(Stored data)
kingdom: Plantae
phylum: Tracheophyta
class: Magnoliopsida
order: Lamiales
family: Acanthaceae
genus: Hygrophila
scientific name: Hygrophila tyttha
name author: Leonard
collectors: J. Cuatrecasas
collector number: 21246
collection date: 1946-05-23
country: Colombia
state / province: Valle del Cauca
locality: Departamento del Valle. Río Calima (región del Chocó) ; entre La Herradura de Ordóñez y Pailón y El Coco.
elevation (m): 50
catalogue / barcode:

== GOAL OF THE EXERCISE ==
Output every line of the items above, copying each field name and its value unchanged.

== EXERCISE OUTPUT ==
kingdom: Plantae
phylum: Tracheophyta
class: Magnoliopsida
order: Lamiales
family: Acanthaceae
genus: Hygrophila
scientific name: Hygrophila tyttha
name author: Leonard
collectors: J. Cuatrecasas
collector number: 21246
collection date: 1946-05-23
country: Colombia
state / province: Valle del Cauca
locality: Departamento del Valle. Río Calima (región del Chocó) ; entre La Herradura de Ordóñez y Pailón y El Coco.
elevation (m): 50
catalogue / barcode:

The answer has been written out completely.